───── EXERCISE MATERIALS

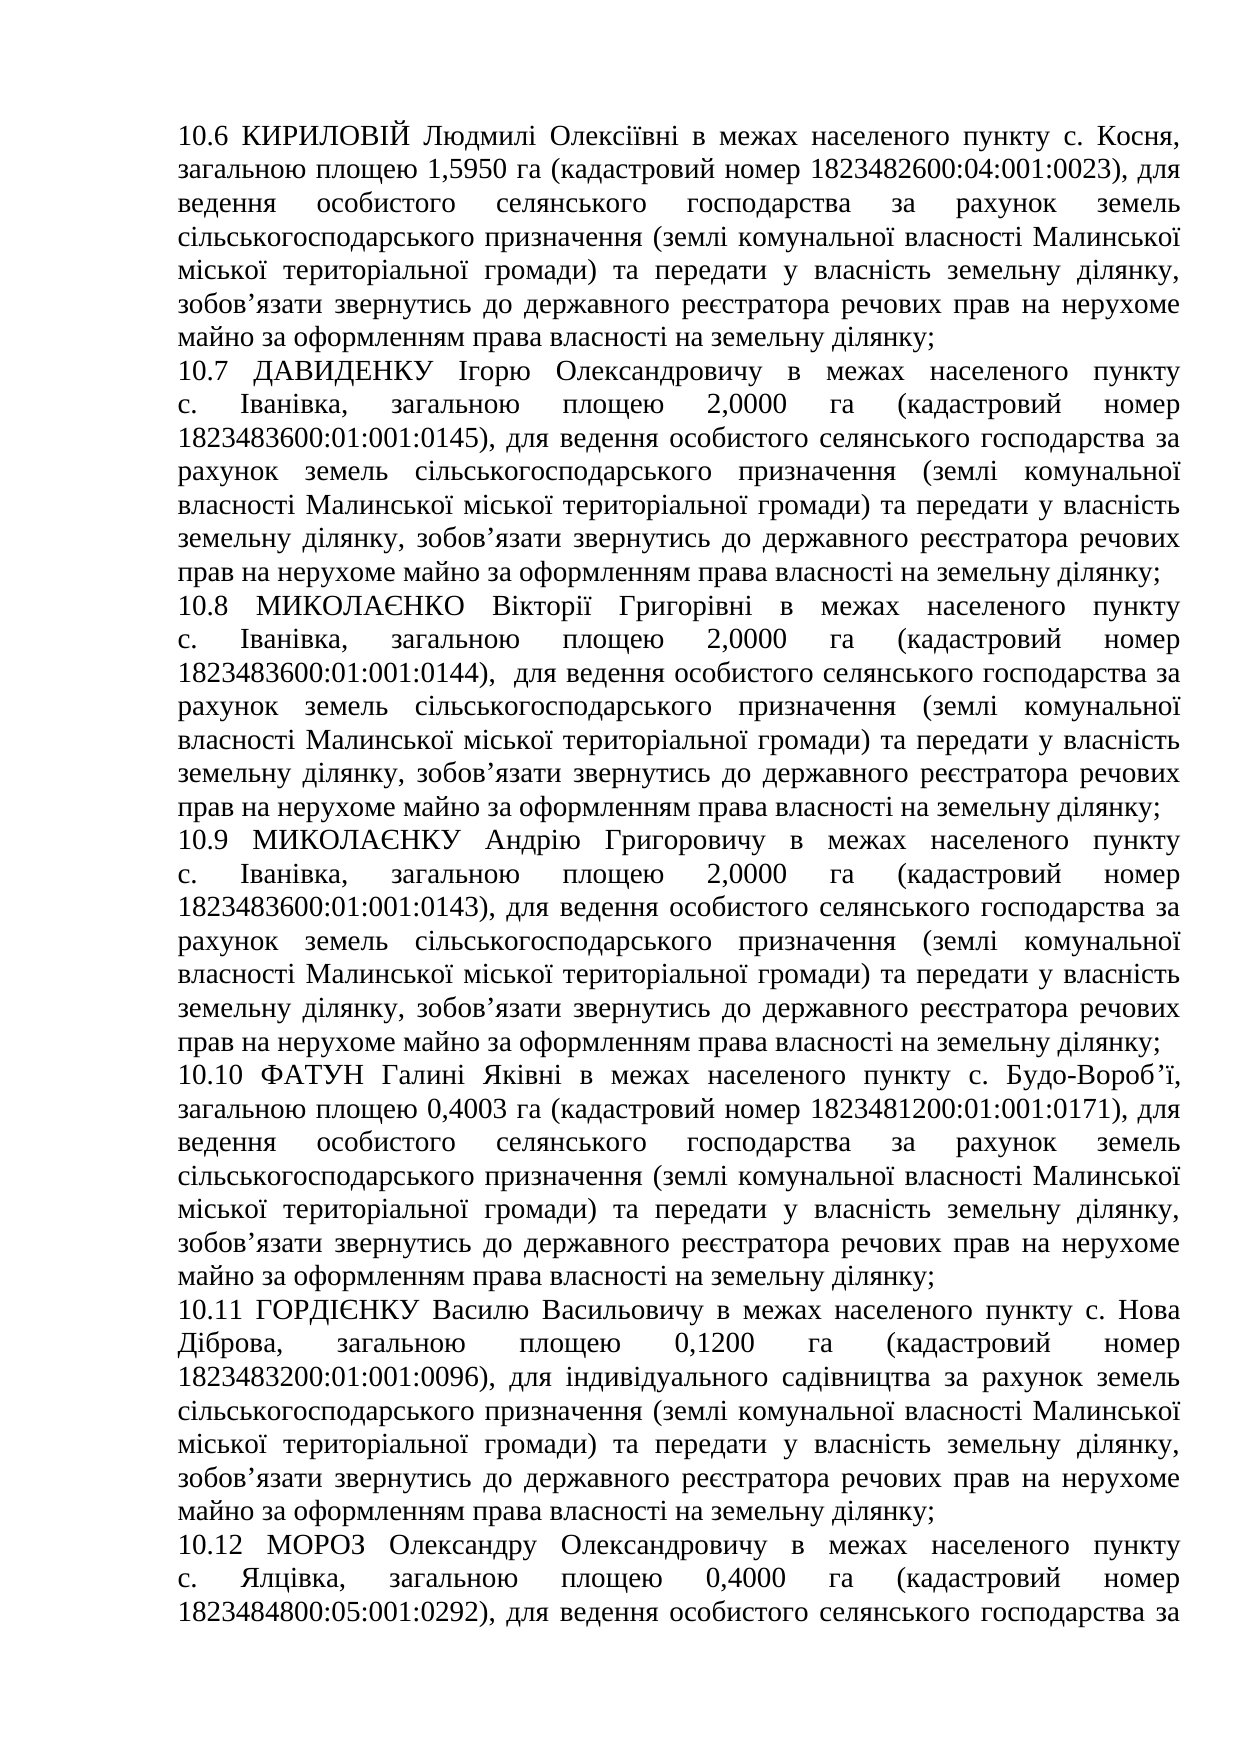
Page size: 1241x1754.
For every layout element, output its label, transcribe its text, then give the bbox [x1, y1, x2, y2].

text 10.7 ДАВИДЕНКУ Ігорю Олександровичу в межах населеного пункту с. Іванівка, загальною площею 2,0000 га (кадастровий номер 1823483600:01:001:0145), для ведення особистого селянського господарства за рахунок земель сільськогосподарського призначення (землі комунальної власності Малинської міської територіальної громади) та передати у власність земельну ділянку, зобов’язати звернутись до державного реєстратора речових прав на нерухоме майно за оформленням права власності на земельну ділянку; [177, 353, 1181, 588]
text 10.8 МИКОЛАЄНКО Вікторії Григорівні в межах населеного пункту с. Іванівка, загальною площею 2,0000 га (кадастровий номер 1823483600:01:001:0144), для ведення особистого селянського господарства за рахунок земель сільськогосподарського призначення (землі комунальної власності Малинської міської територіальної громади) та передати у власність земельну ділянку, зобов’язати звернутись до державного реєстратора речових прав на нерухоме майно за оформленням права власності на земельну ділянку; [177, 588, 1181, 822]
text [177, 1527, 1181, 1627]
text 10.6 КИРИЛОВІЙ Людмилі Олексіївні в межах населеного пункту с. Косня, загальною площею 1,5950 га (кадастровий номер 1823482600:04:001:0023), для ведення особистого селянського господарства за рахунок земель сільськогосподарського призначення (землі комунальної власності Малинської міської територіальної громади) та передати у власність земельну ділянку, зобов’язати звернутись до державного реєстратора речових прав на нерухоме майно за оформленням права власності на земельну ділянку; [177, 118, 1181, 353]
text 10.10 ФАТУН Галині Яківні в межах населеного пункту с. Будо-Вороб’ї, загальною площею 0,4003 га (кадастровий номер 1823481200:01:001:0171), для ведення особистого селянського господарства за рахунок земель сільськогосподарського призначення (землі комунальної власності Малинської міської територіальної громади) та передати у власність земельну ділянку, зобов’язати звернутись до державного реєстратора речових прав на нерухоме майно за оформленням права власності на земельну ділянку; [177, 1057, 1181, 1292]
text 10.9 МИКОЛАЄНКУ Андрію Григоровичу в межах населеного пункту с. Іванівка, загальною площею 2,0000 га (кадастровий номер 1823483600:01:001:0143), для ведення особистого селянського господарства за рахунок земель сільськогосподарського призначення (землі комунальної власності Малинської міської територіальної громади) та передати у власність земельну ділянку, зобов’язати звернутись до державного реєстратора речових прав на нерухоме майно за оформленням права власності на земельну ділянку; [177, 822, 1181, 1057]
text 10.11 ГОРДІЄНКУ Василю Васильовичу в межах населеного пункту с. Нова Діброва, загальною площею 0,1200 га (кадастровий номер 1823483200:01:001:0096), для індивідуального садівництва за рахунок земель сільськогосподарського призначення (землі комунальної власності Малинської міської територіальної громади) та передати у власність земельну ділянку, зобов’язати звернутись до державного реєстратора речових прав на нерухоме майно за оформленням права власності на земельну ділянку; [177, 1292, 1181, 1527]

──────────

> **THE TASK**: Set down the lines above exactly as written. Begin at the line containing "text [177, 1527, 1181, 1627]" and stop after the last line.

> **ANSWER BOX**:
text [177, 1527, 1181, 1627]
text 10.6 КИРИЛОВІЙ Людмилі Олексіївні в межах населеного пункту с. Косня, загальною площею 1,5950 га (кадастровий номер 1823482600:04:001:0023), для ведення особистого селянського господарства за рахунок земель сільськогосподарського призначення (землі комунальної власності Малинської міської територіальної громади) та передати у власність земельну ділянку, зобов’язати звернутись до державного реєстратора речових прав на нерухоме майно за оформленням права власності на земельну ділянку; [177, 118, 1181, 353]
text 10.10 ФАТУН Галині Яківні в межах населеного пункту с. Будо-Вороб’ї, загальною площею 0,4003 га (кадастровий номер 1823481200:01:001:0171), для ведення особистого селянського господарства за рахунок земель сільськогосподарського призначення (землі комунальної власності Малинської міської територіальної громади) та передати у власність земельну ділянку, зобов’язати звернутись до державного реєстратора речових прав на нерухоме майно за оформленням права власності на земельну ділянку; [177, 1057, 1181, 1292]
text 10.9 МИКОЛАЄНКУ Андрію Григоровичу в межах населеного пункту с. Іванівка, загальною площею 2,0000 га (кадастровий номер 1823483600:01:001:0143), для ведення особистого селянського господарства за рахунок земель сільськогосподарського призначення (землі комунальної власності Малинської міської територіальної громади) та передати у власність земельну ділянку, зобов’язати звернутись до державного реєстратора речових прав на нерухоме майно за оформленням права власності на земельну ділянку; [177, 822, 1181, 1057]
text 10.11 ГОРДІЄНКУ Василю Васильовичу в межах населеного пункту с. Нова Діброва, загальною площею 0,1200 га (кадастровий номер 1823483200:01:001:0096), для індивідуального садівництва за рахунок земель сільськогосподарського призначення (землі комунальної власності Малинської міської територіальної громади) та передати у власність земельну ділянку, зобов’язати звернутись до державного реєстратора речових прав на нерухоме майно за оформленням права власності на земельну ділянку; [177, 1292, 1181, 1527]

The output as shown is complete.